[[ SOURCE RECORDS open ]]

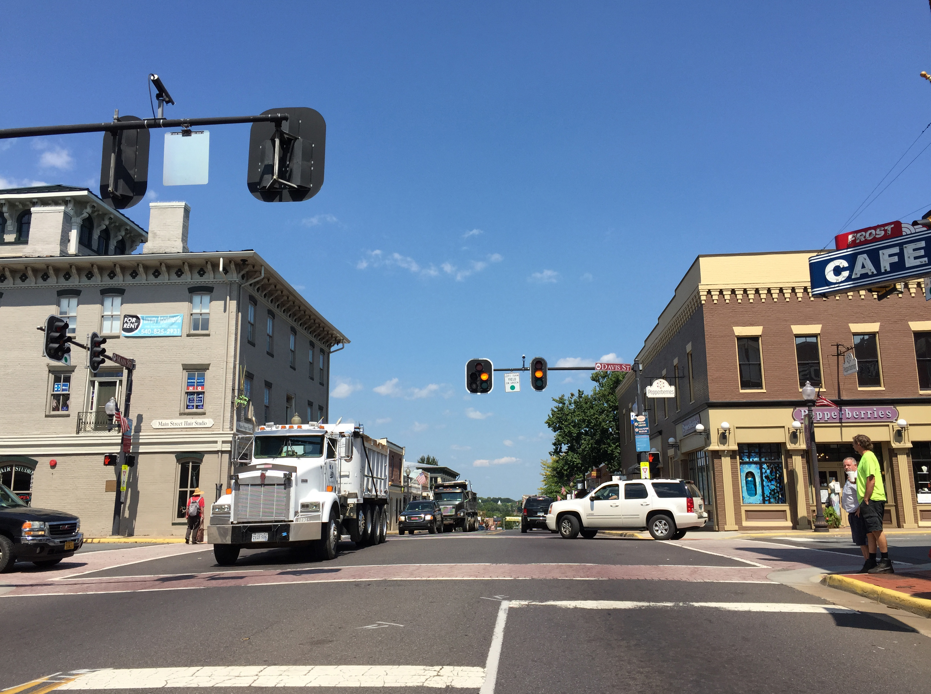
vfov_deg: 48.0
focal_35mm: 29
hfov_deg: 61.8
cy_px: 347
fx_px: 778
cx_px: 466
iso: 32
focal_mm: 4.15
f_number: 2.2
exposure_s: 1/2198
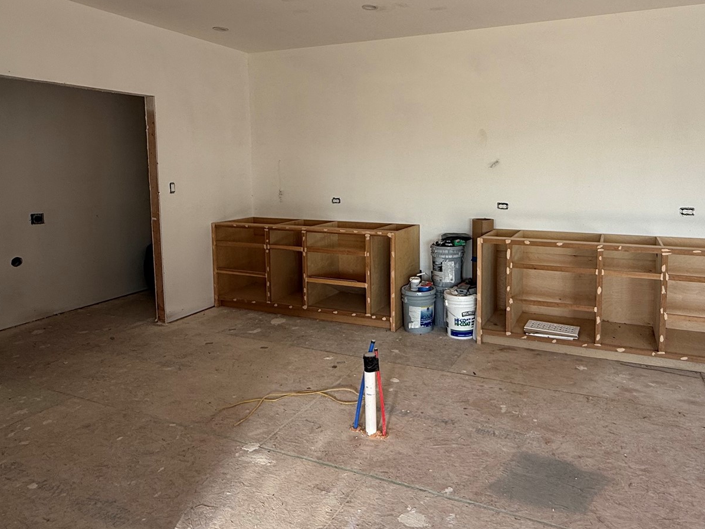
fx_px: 489
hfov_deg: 70.9
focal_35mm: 24
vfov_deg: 56.2
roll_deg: -0.4
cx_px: 423
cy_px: 200
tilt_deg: -4.3
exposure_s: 1/121
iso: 50
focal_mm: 2.22
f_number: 2.2
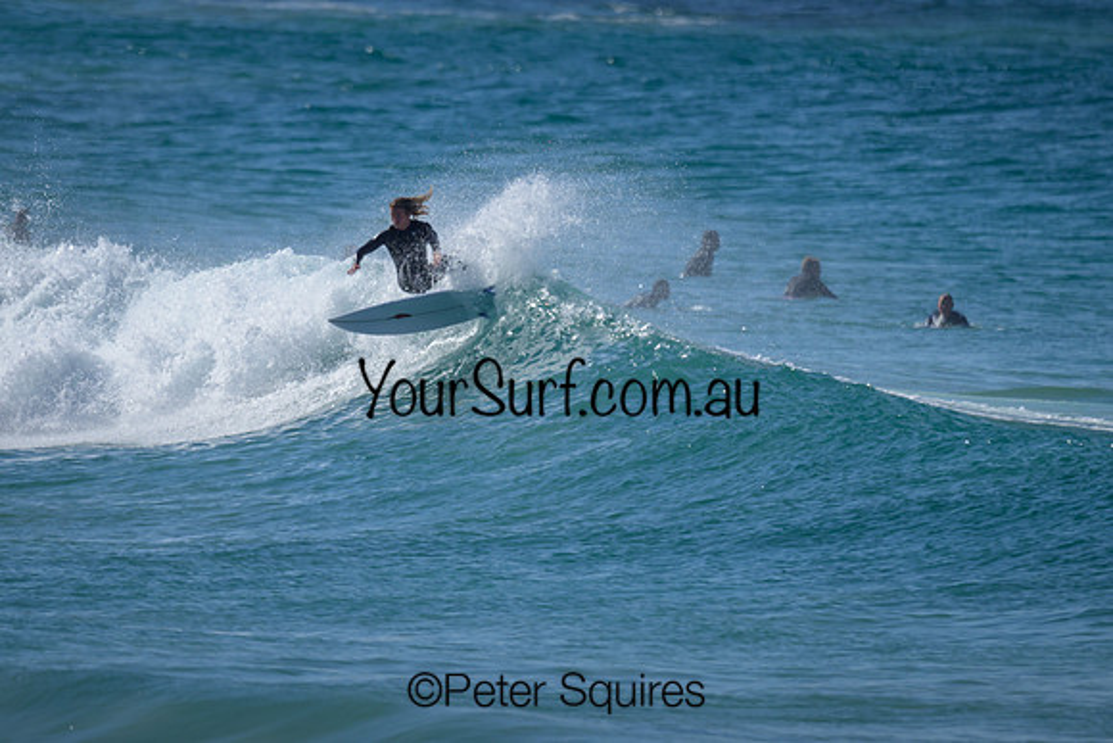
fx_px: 33973
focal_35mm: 1099
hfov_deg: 1.9
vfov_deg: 1.3
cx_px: 604
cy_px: 376
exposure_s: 1/2000
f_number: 6.3
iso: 250
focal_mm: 800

[[ SOURCE RECORDS closed ]]

Please copy nothing but the lines from the one that holds "fx_px: 33973" through the last line of the material above, exactly as written.

* SOLUTION FOR THIS TASK *
fx_px: 33973
focal_35mm: 1099
hfov_deg: 1.9
vfov_deg: 1.3
cx_px: 604
cy_px: 376
exposure_s: 1/2000
f_number: 6.3
iso: 250
focal_mm: 800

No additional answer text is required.